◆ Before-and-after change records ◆
=== Begin Enclosure ===

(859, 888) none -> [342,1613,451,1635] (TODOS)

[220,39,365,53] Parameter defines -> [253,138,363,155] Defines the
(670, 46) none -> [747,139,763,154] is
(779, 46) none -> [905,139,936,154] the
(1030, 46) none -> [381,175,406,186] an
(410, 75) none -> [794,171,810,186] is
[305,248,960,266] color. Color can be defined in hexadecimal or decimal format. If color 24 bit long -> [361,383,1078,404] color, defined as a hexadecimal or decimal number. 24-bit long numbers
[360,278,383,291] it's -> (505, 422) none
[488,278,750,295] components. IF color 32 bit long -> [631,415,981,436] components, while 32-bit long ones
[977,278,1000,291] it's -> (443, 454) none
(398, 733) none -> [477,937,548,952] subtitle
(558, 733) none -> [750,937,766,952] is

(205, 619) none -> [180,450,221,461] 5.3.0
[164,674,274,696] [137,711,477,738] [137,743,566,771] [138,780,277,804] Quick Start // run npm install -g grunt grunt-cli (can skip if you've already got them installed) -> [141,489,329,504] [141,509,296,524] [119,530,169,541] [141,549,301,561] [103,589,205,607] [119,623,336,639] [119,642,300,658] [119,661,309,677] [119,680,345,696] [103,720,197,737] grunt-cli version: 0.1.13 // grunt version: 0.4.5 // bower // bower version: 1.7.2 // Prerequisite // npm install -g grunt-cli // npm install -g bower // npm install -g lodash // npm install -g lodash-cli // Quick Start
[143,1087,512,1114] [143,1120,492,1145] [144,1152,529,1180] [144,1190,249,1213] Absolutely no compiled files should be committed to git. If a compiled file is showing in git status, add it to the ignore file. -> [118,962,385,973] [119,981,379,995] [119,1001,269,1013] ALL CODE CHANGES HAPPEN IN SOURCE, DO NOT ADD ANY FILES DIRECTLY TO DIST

=== End Enclosure ===

◆ EXERCISE ◆
Of the entries above, transcribe exactly those lines that fall between the line containing "(558, 733) none -> [750,937,766,952] is" and the line containing "[164,674,274,696] [137,711,477,738] [137,743,566,771]", together with those two lines.

◆ WRITTEN RESPONSE ◆
(558, 733) none -> [750,937,766,952] is

(205, 619) none -> [180,450,221,461] 5.3.0
[164,674,274,696] [137,711,477,738] [137,743,566,771] [138,780,277,804] Quick Start // run npm install -g grunt grunt-cli (can skip if you've already got them installed) -> [141,489,329,504] [141,509,296,524] [119,530,169,541] [141,549,301,561] [103,589,205,607] [119,623,336,639] [119,642,300,658] [119,661,309,677] [119,680,345,696] [103,720,197,737] grunt-cli version: 0.1.13 // grunt version: 0.4.5 // bower // bower version: 1.7.2 // Prerequisite // npm install -g grunt-cli // npm install -g bower // npm install -g lodash // npm install -g lodash-cli // Quick Start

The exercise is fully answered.